■ INSTRUCTIONS FOR THE TASK
List each line in the listing below that contains the string "family". Case matters.

Collected data
####

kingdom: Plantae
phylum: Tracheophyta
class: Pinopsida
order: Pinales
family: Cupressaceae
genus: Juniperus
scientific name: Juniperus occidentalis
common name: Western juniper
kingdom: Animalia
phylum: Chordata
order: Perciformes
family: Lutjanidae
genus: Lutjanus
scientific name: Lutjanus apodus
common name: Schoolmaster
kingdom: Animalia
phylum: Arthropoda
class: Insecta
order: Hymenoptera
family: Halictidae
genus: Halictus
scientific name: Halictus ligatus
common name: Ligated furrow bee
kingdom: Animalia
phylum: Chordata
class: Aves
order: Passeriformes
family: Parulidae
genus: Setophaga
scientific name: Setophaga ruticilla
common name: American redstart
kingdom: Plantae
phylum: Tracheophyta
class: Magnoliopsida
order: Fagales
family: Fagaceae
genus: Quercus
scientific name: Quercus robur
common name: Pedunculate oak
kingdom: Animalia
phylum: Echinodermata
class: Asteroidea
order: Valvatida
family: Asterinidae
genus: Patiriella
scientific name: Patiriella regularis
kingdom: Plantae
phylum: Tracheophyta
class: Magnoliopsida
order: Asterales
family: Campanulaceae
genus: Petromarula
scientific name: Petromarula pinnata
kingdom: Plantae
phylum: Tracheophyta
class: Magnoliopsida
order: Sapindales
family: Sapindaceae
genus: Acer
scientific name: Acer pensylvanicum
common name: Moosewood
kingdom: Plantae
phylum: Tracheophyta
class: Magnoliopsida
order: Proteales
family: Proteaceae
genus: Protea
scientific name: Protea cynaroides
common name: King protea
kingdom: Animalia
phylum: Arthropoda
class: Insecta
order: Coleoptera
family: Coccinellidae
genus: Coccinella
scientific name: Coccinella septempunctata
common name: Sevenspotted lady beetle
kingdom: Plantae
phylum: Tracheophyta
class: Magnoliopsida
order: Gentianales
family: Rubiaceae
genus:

####

■ COMPLETE RESPONSE
family: Cupressaceae
family: Lutjanidae
family: Halictidae
family: Parulidae
family: Fagaceae
family: Asterinidae
family: Campanulaceae
family: Sapindaceae
family: Proteaceae
family: Coccinellidae
family: Rubiaceae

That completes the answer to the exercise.